While the movement of people and goods within a region can be coordinated by local jurisdictions through organizations such as Metro's Joint Policy Advisory Committee on Transportation, movement between major population centers also makes up a large part of the traffic that urban areas must accommodate.
For example, it's not only true that many people from Vancouver commute into Portland, but also that Portland lies along the primary freight route between Los Angeles and Seattle. Given anticipated population and economic growth, failing to address the nearly derelict Interstate 5 Bridge over the Columbia River and the undersized Boone Bridge over the Willamette River would be unthinkable.
The concept of a new freeway west of Interstate 5 also demands a conversation with Washington state.

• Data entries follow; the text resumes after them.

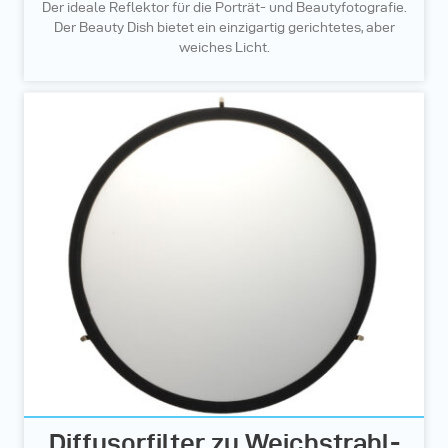
Der ideale Reflektor für die Porträt- und Beautyfotografie.
Der Beauty Dish bietet ein einzigartig gerichtetes, aber
weiches Licht.
Diffusorfilter zu Weichstrahl-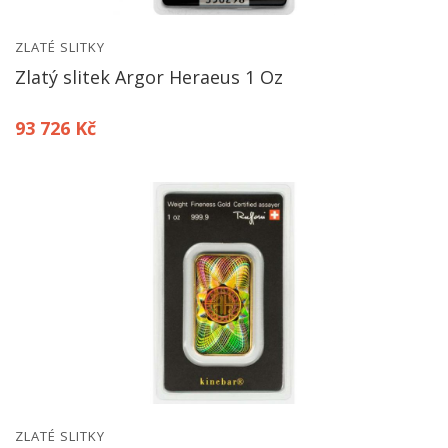
ZLATÉ SLITKY
Zlatý slitek Argor Heraeus 1 Oz
93 726 Kč
ZLATÉ SLITKY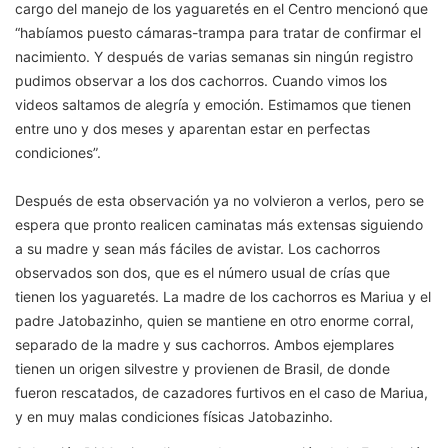
cargo del manejo de los yaguaretés en el Centro mencionó que
“habíamos puesto cámaras-trampa para tratar de confirmar el
nacimiento. Y después de varias semanas sin ningún registro
pudimos observar a los dos cachorros. Cuando vimos los
videos saltamos de alegría y emoción. Estimamos que tienen
entre uno y dos meses y aparentan estar en perfectas
condiciones”.
Después de esta observación ya no volvieron a verlos, pero se
espera que pronto realicen caminatas más extensas siguiendo
a su madre y sean más fáciles de avistar. Los cachorros
observados son dos, que es el número usual de crías que
tienen los yaguaretés. La madre de los cachorros es Mariua y el
padre Jatobazinho, quien se mantiene en otro enorme corral,
separado de la madre y sus cachorros. Ambos ejemplares
tienen un origen silvestre y provienen de Brasil, de donde
fueron rescatados, de cazadores furtivos en el caso de Mariua,
y en muy malas condiciones físicas Jatobazinho.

For Washington County — particularly Hillsboro, where the population is expected to leapfrog Gresham's by 2040 — developing a route that connects Westside communities to the industrial areas of North Portland is critical.

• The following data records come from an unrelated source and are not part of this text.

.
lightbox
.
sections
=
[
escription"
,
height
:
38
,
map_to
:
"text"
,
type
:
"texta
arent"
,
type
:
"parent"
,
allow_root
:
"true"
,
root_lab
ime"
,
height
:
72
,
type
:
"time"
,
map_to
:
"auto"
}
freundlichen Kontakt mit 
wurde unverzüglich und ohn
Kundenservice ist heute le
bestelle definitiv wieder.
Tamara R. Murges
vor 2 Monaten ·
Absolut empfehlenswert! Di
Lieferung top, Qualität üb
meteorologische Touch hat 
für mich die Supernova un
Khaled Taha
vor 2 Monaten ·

Time and again, I have heard that the Columbia River Crossing, the Westside Bypass and other mega-projects are too much of a "heavy lift" to expect any meaningful progress in the near future. The truth is that we would be doing ourselves and our children a serious disservice by kicking the can down the road once again, as we have done for more than 30 years. By throwing up our hands and concluding it's "just too hard," we lock in serious long-term transportation decay.
That line of thinking needs to stop now.
It's time we resumed conversations with our neighbors to the north. I am heartened, for example, by the inclusion of representatives from Washington on the Portland Region Value Pricing Advisory Committee. We must start considering what we can do to improve the situation instead of complaining about what we cannot.
I call upon my colleagues in both states to start talking and listening to one another and, most of all, to stop believing that the work which is most needed simply can't be done.
Richard Vial serves as state representative for House District 26, including parts of Hillsboro, Aloha and central Washington County. He lives in Scholls.